Friday, January 28, 2011

Scientific Literacy and Copy-Editing, NY Times Blogs Edition

A day or two ago, I happened to comment to friends that people understand science poorly in part because science journalism is often so bad. She's not a science reporter, but this morning, Lisa Belkin had a giant howler on the Motherlode blog:
In the year after an abortion, 15.2 out of 1,000 sought psychiatric help (defined as admission to a hospital or clinic), which was essentially the same as the rate of that group (14.6 percent) in the nine months before the abortion.
I posted a comment about it, because 15.2 out of 1,000 is nothing like 14.6 percent; it's 1.52 percent. I also noted that this was the second time that an error like this had appeared recently on the Motherlode blog. It's just plain embarrassing to see this multiple times. It is just not that difficult to tell what 10% is at a glance, and to tell whether you're looking at 15.2% or 1.52%.

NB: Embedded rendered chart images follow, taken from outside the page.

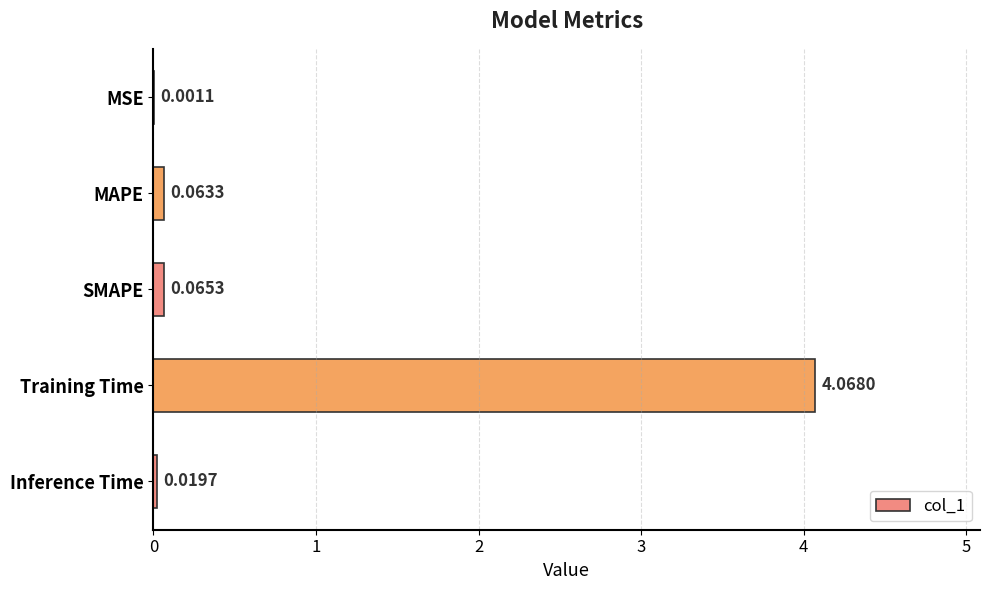

At which label is the value closest to 2?

SMAPE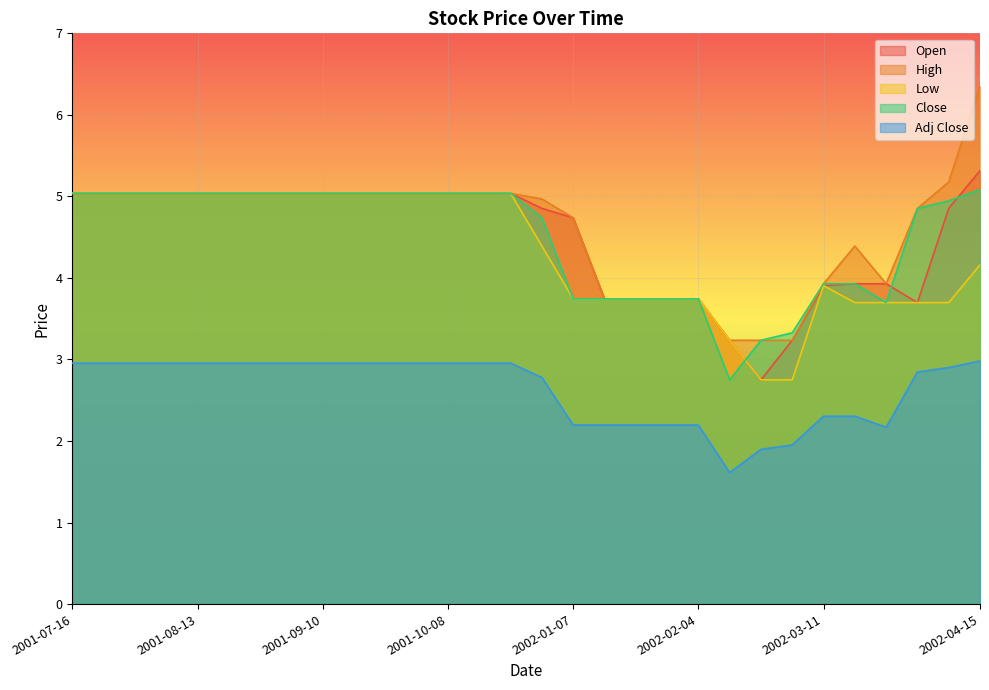

True or false: Close has a value of 6.7 at 2001-09-03.

False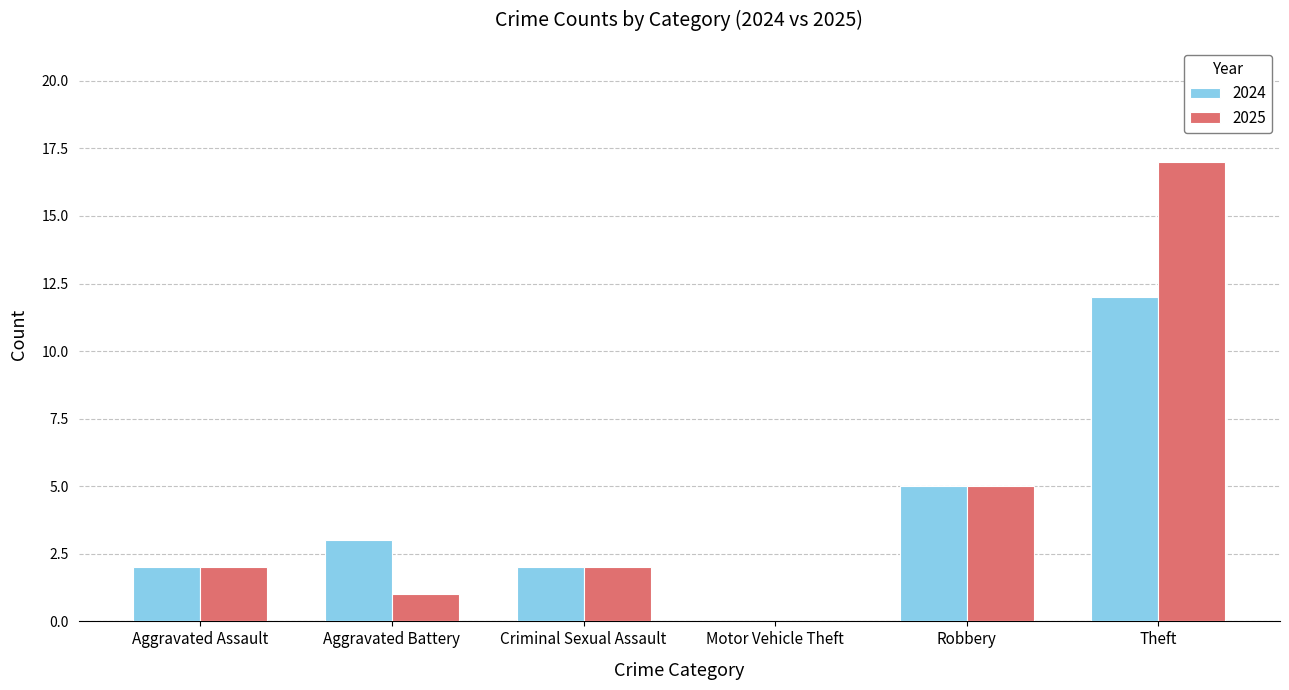

What is the difference between the 2024 values at Aggravated Battery and Motor Vehicle Theft?

3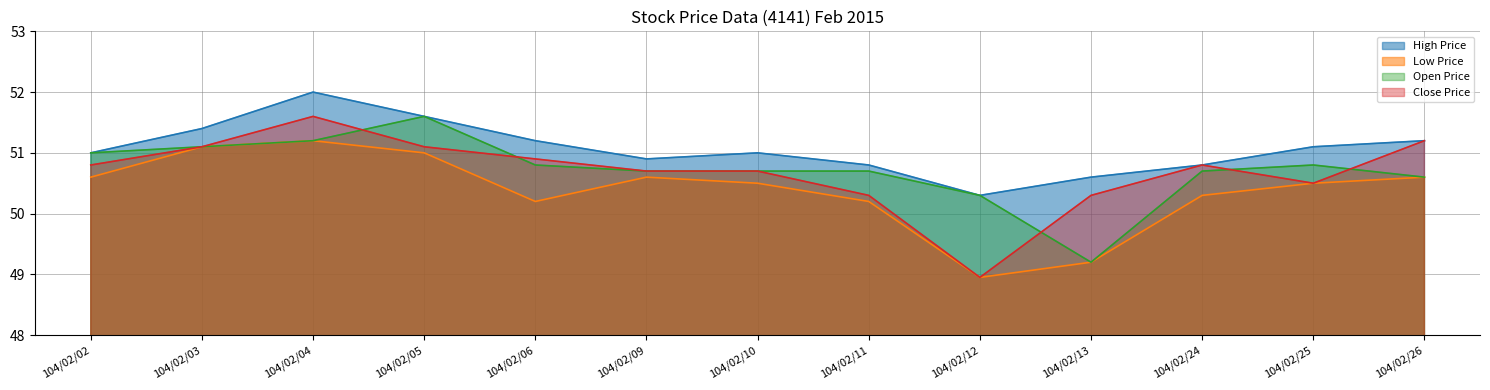

What is the maximum value for Open Price?

51.6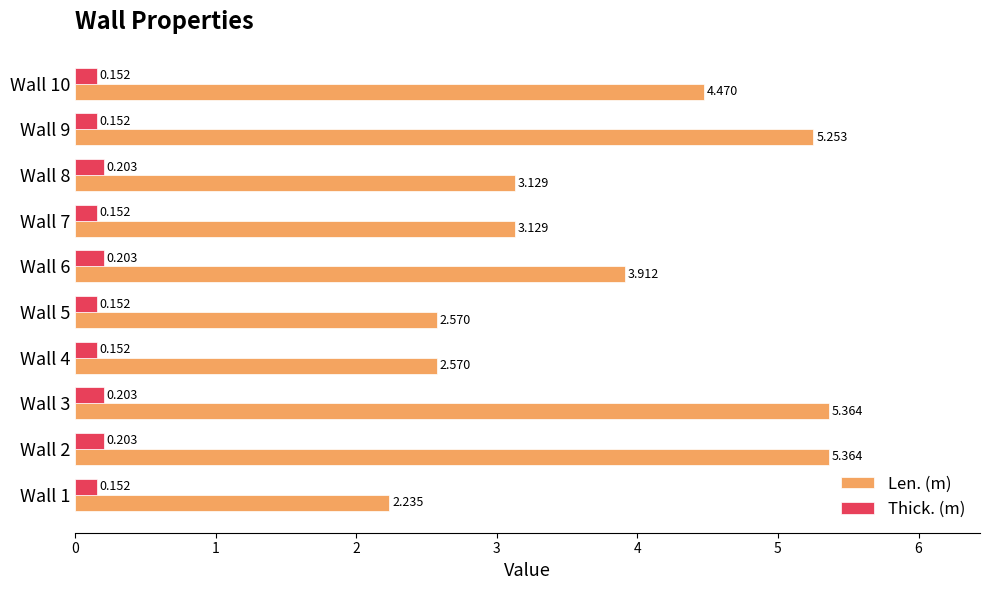

At Wall 9, list the series in order from smallest to largest.

Thick. (m), Len. (m)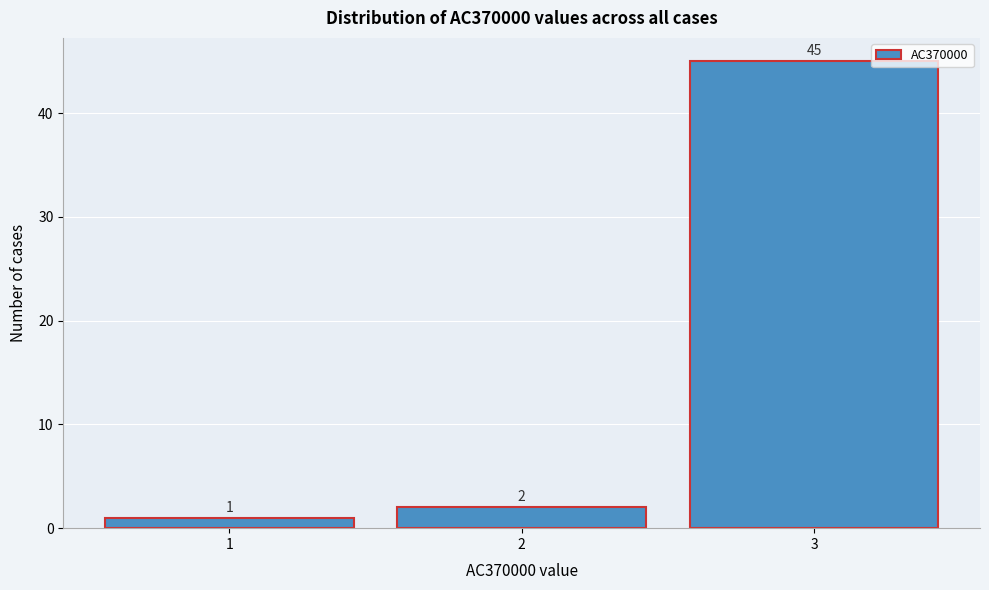

What is the height of the bar covering 2.5 to 3.5 on the x-axis?

45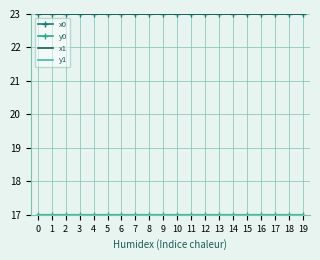

True or false: x1 has more than 0 interior local peaks.

True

My comment did not get posted, but the text was corrected to the following, without any correction notice:
In the year after an abortion, 15.2 out of 1,000 sought psychiatric help (defined as admission to a hospital or clinic), which was essentially the same as the rate of that group (14.6 per 1,000) in the nine months before the abortion. 

Does the Times have copy-editors? Are all of them innumerate? It's the kind of error that's in the first quotation above that contributes to scientific misunderstanding. And I really think there should be a correction notice on the posting.

5 comments:

Anonymous said...

I have to assume that the "howler" here consisted of the typographical error of the omission of a "%" sign after the "15.2". Because not only is 15.2% approximately the same as 14.6%, which would cause the second part of the sentence to make sense, if the number is a percentage it is possible to imagine 15.2% of 1,000 women seeking psychiatric help, but if the number is a hard number, it is hard to imagine 15.2 women seeking it. Who is the remaining .2 of a woman? Is she a lilliputian? Did she only get one-fifth of the way through the clinic door?

Lisa Hirsch said...

Yes, 14.6 and 15.2 are very close. The error is an order of magnitude error. 15.2 out of 1,000 is 1.52%, 14.2 out of 1,000 is 1.42%, NOT 14.6%.

14.6% of 1,000 would be 146, which isn't very close to 15.2.

You made the same error Lisa Belkin made in her original blog posting, which I must say surprises me, especially since I give the Times's correction.

Anonymous said...

The correction doesn't make any sense. There's no such thing as 15.2 women, because there is no such thing as 0.2 of a woman. There is such a thing as 15.2% of 1000 women, however.

Belkin's statement therefore only makes sense if there is a missing "%" after the original "15.2". Then we don't have to deal with imaginary fractional woman, and the rate comparison makes sense.

So I'm not saying what Belkin erroneously originally said, and I'm not making the error you think she did - which was to incorrectly compare hard numbers with percentages. I'm saying they're both percentages, and that Belkin made a typo, not a lapse in reasoning.

Lisa Hirsch said...

I don't know how many population studies you have seen - the researchers always end up with fractions of people. You might not like it, but it's common, and the statistical reasons are well understood by people who do that kind of research.

Belkin's error has nothing to do with fractions of people. There is a gross arithmetical error in the original. She makes an equivalence between 15.2 per thousand (1.52%) and 14.6% of one thousand. That is, between 15.2 and 146. You don't mix hard-number-per-thousand measures with percentages.

It would be correct to say 15.2 and 14.6 per thousand OR to say 1.52% or 1.46%. Mixing the two ways of referring to the same numbers is wrong.

Joe Barron said...

>>There's no such thing as 15.2 women,

Sure there is. If you're talking about a rate per 1,000, you have to include decimals. For instance, 143 stillbirths out of, say, 1.5 million pregnancies would equal a rate of 0.095 per 1,000. There's no such thing as 0.095 stillbirths, but the number is meaningful because it allows you to compare different-sized populations. It's a common calculation. What doesn't make sense is figuring the rate per 1,000 and then reducing that to a percentage. You're creating a needless extra step.